INFORMATION SUPPLIED:

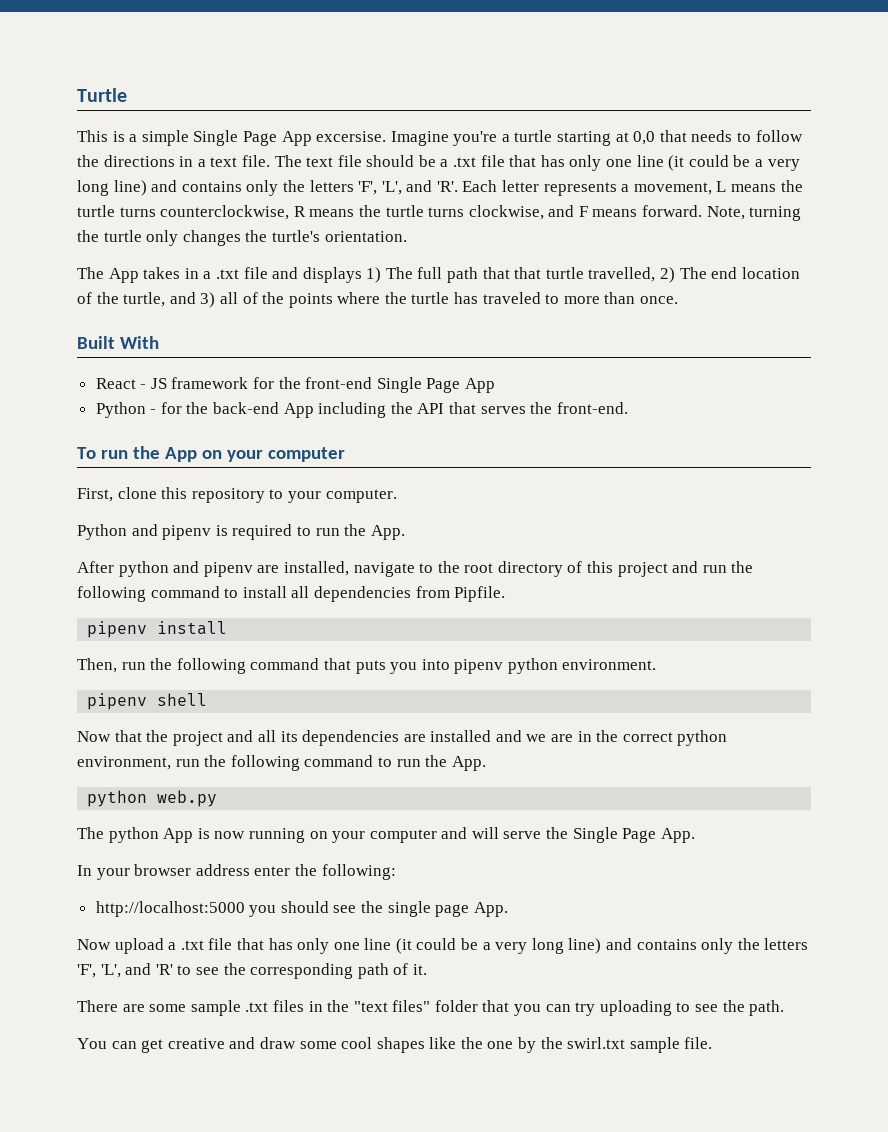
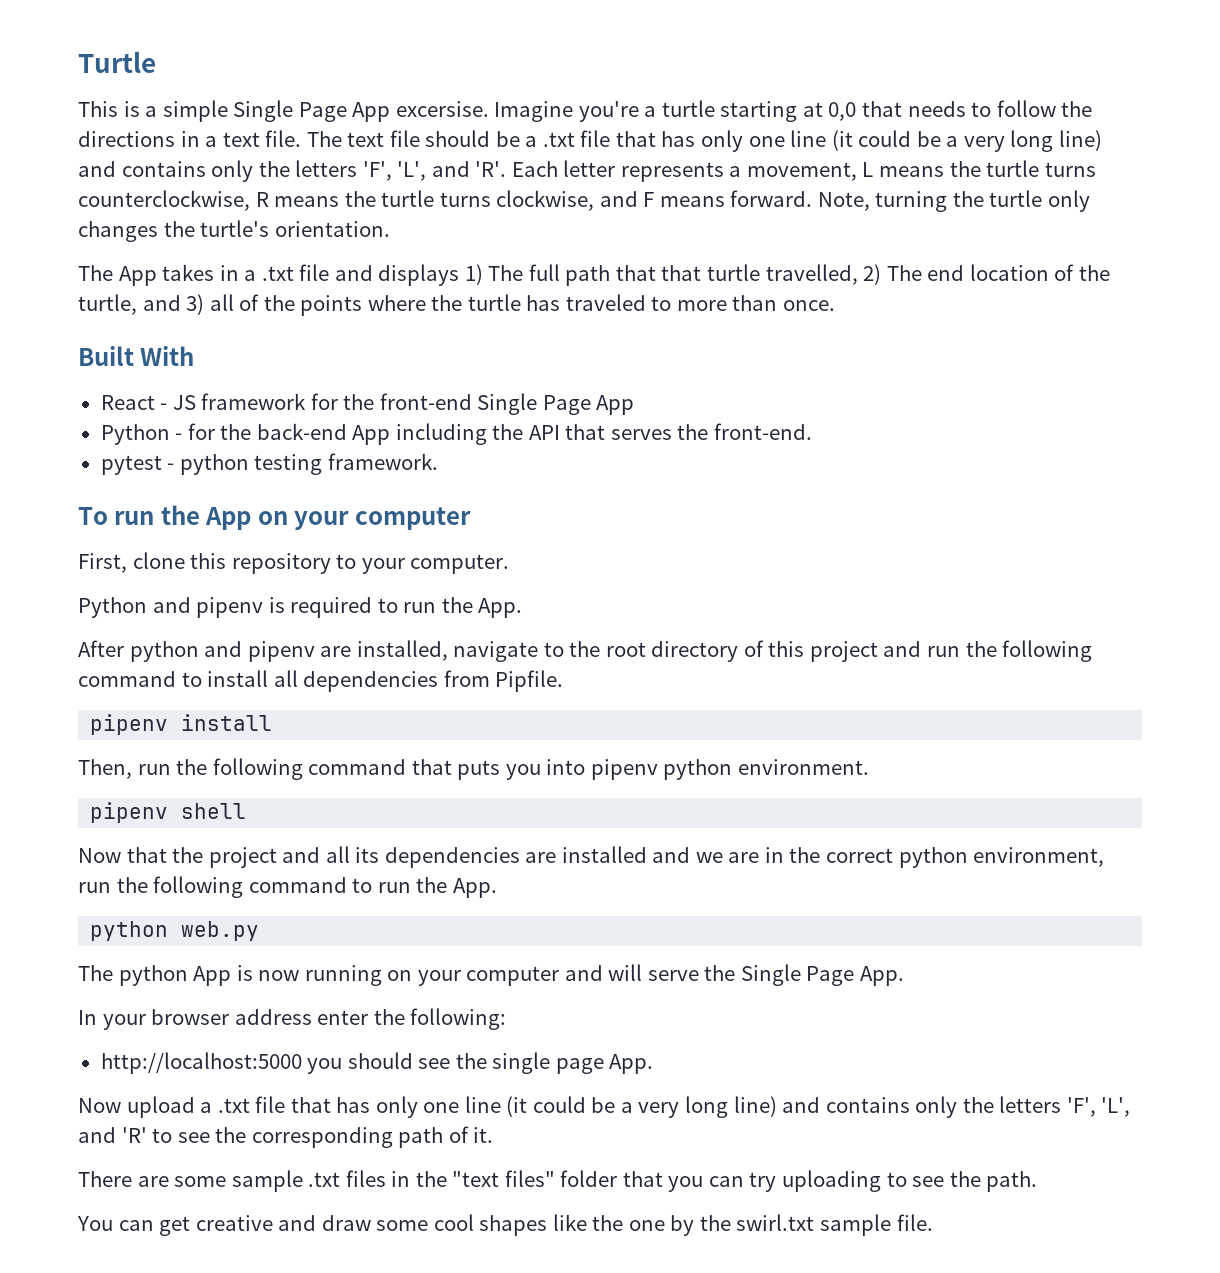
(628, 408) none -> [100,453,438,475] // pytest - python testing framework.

--

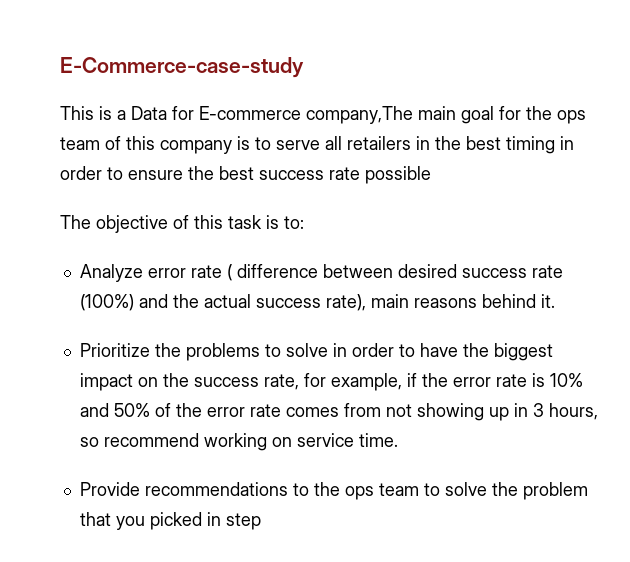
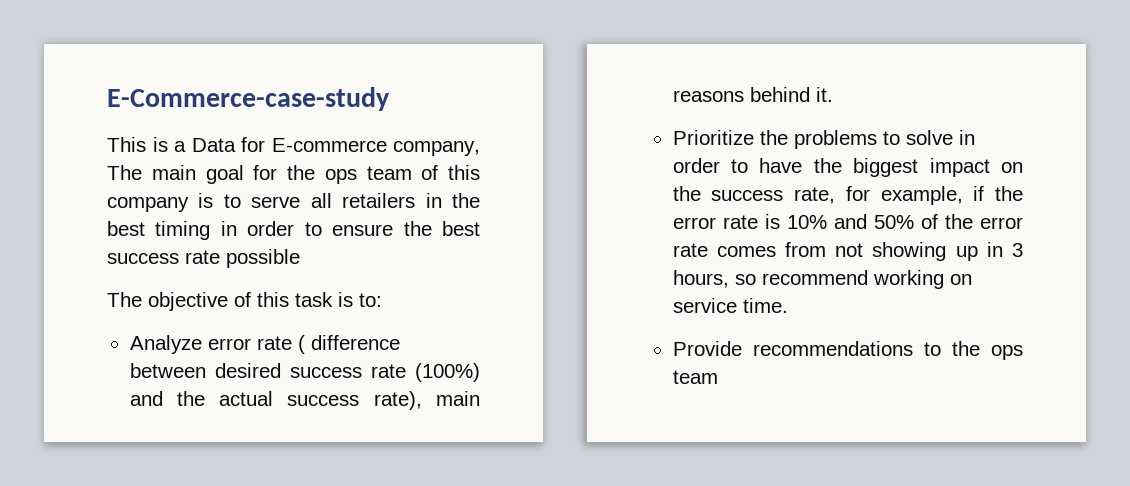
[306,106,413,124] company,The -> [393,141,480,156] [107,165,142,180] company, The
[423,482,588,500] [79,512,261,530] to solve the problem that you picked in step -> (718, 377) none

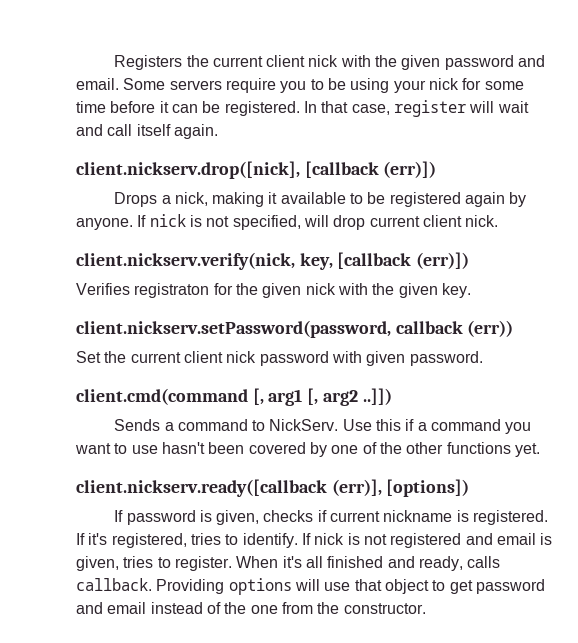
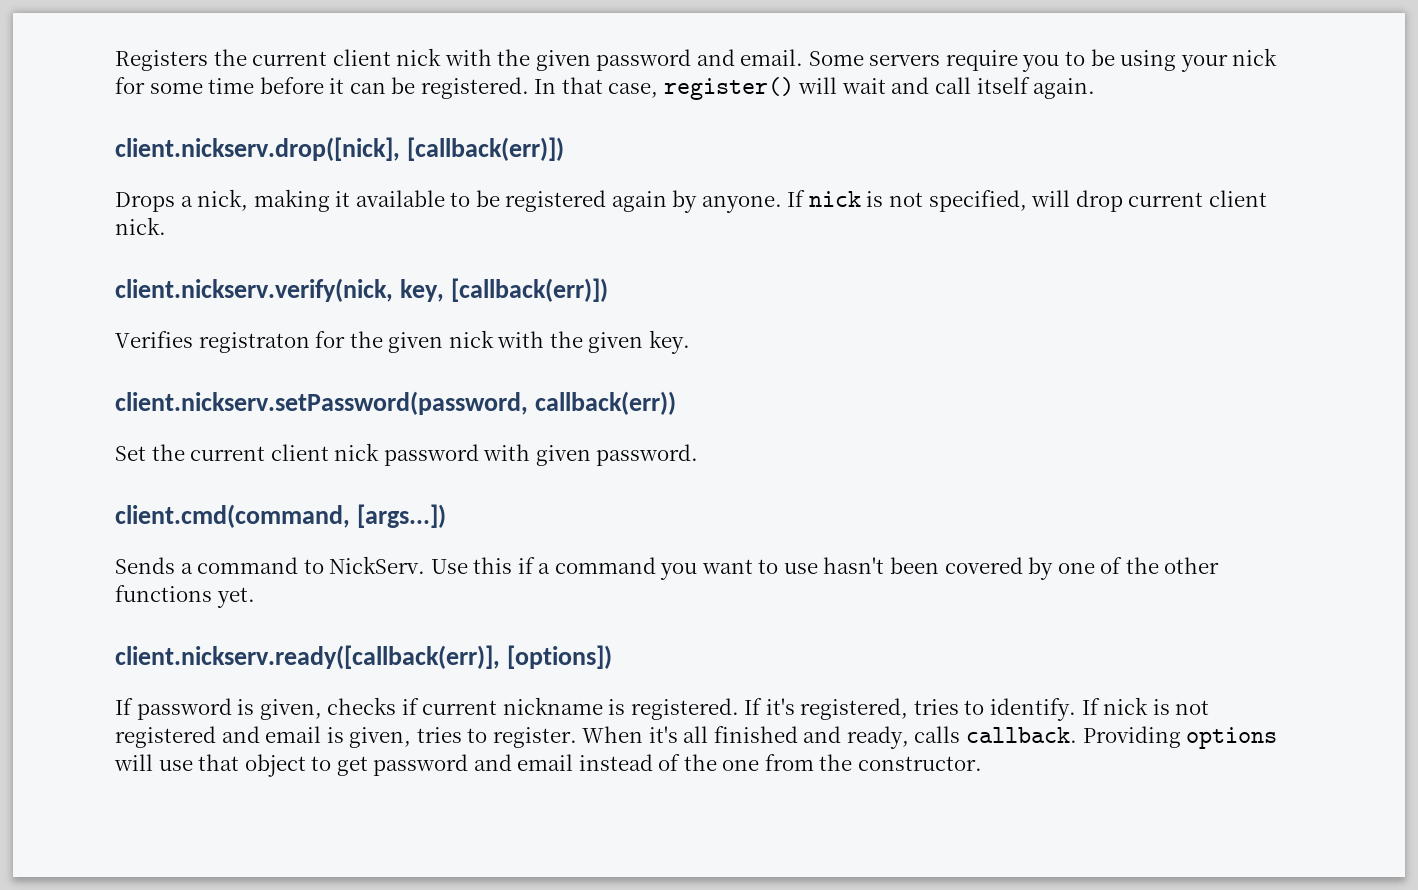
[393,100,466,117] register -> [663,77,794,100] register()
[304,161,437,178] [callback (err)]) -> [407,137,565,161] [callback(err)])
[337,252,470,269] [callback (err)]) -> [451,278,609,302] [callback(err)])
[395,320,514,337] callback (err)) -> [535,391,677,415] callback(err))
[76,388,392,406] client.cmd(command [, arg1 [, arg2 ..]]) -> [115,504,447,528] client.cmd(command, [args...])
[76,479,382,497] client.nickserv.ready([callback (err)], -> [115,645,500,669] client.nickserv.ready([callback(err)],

THE PROBLEM:
Copy out each line from the preceding entries that mentions the word "client".

ANSWER SECTION:
[76,388,392,406] client.cmd(command [, arg1 [, arg2 ..]]) -> [115,504,447,528] client.cmd(command, [args...])
[76,479,382,497] client.nickserv.ready([callback (err)], -> [115,645,500,669] client.nickserv.ready([callback(err)],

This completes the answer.